The Bland-White-Garland syndrome (BWGS) is an extremely rare congenital cardiac abnormality . This syndrome was first mentioned in 1886, but the full
anatomy and clinical symptoms were first described by Bland, White and Garland in 1933 [5,6].
Within this syndrome, the left coronary artery (LCA) has an unexpected anomalous origin from the pulmonary artery instead of the aorta. Blood flow in the coronary system follows the direction of pressure gradient and takes the path of lowest resistance [14,15]. In patients with BWGS, blood flows from the normal origin of the (often enlarged and dilatated) right coronary artery (RCA) through myocardial coronary collateral vessels to the LCA and low-pressure system of the pulmonary artery system [15,25]. After the drop of pulmonary vascular resistance in the first months of life, the majority of the blood drains to the pulmonary arteries, causing a “coronary steal” phenomenon, a left-to-right shunt and ultimately leads to an abnormal left ventricular perfusion . This may lead to myocardial ischaemia and infarction, left ventricular dysfunction, mitral insufficiency and regurgitation, congestive heart failure and finally to sudden cardiac death [35,47].

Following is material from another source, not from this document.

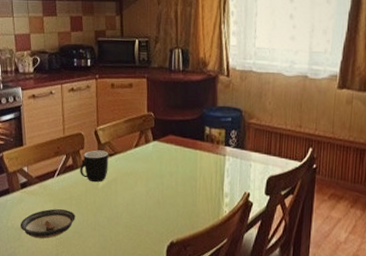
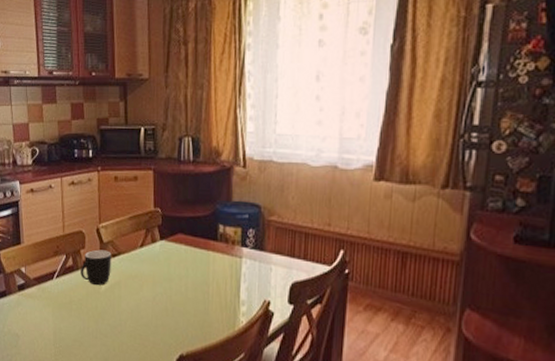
saucer: present [20,209,75,239] -> none [17,313,76,347]

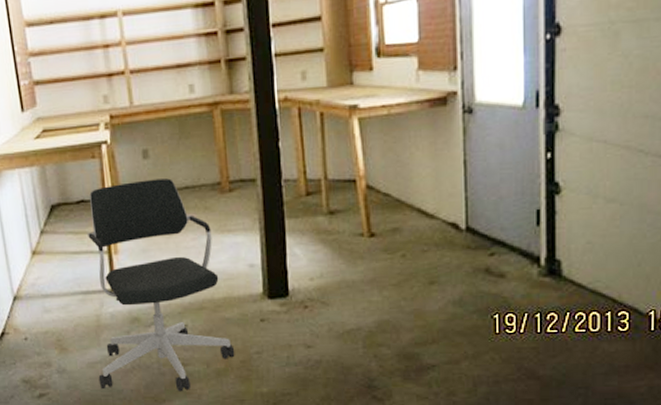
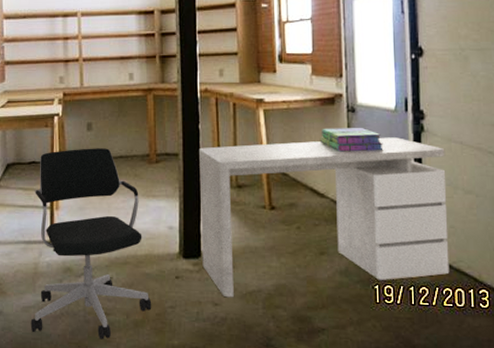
desk: none [281,140,584,339] -> present [199,137,450,298]
stack of books: none [428,131,508,163] -> present [319,127,384,152]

BWGS occurs between 0.26 % and 0.46 % of patients with congenital heart disease and appears once in 300,000 births [3,22]. It is usually seen as an isolated cardiac abnormality, but in about 5 % of cases, it appears in coexistence with other cardiac abnormalities like patent ductus arteriosus (PDA), atrial septal defect (ASD), ventricular septal defect (VSD) with or without mitral stenosis, tetralogy of Fallot, pulmonary stenosis, coarctation of the aorta or transposition of the great vessels [1,4,8,10,15,34,35,43,45,48]. Symptoms usually become clinically apparent shortly after the neonatal period . Vascular resistance is equal in right (pulmonary artery) and left (aorta) system during foetal period. This condition allows the myocardium supplied by the anomalous artery to remain well perfused. Promotive at this stage of development, there is an identical oxygen content in the pulmonary artery in comparison to the aorta. For this reason, this coronary anomaly is well tolerated in foetal and early neonatal life [4,35,38]. These conditions lead to an antegrade flow in anomalous LCA as well as in normal RCA . In consequence, coronary collateral growth is not especially promoted before birth . When pulmonary arterial pressure decreases physiologically after birth, the antegrade LCA flow diminishes and reverses.
Moreover, the antegrade LCA is filled with deoxygenated mixed venous blood . Subsequent, this coronary steal phenomenon leads to ventricular (anterolateral) myocardial
ischaemia and in further consequence to mitral valve papillary muscle dysfunction [15,35].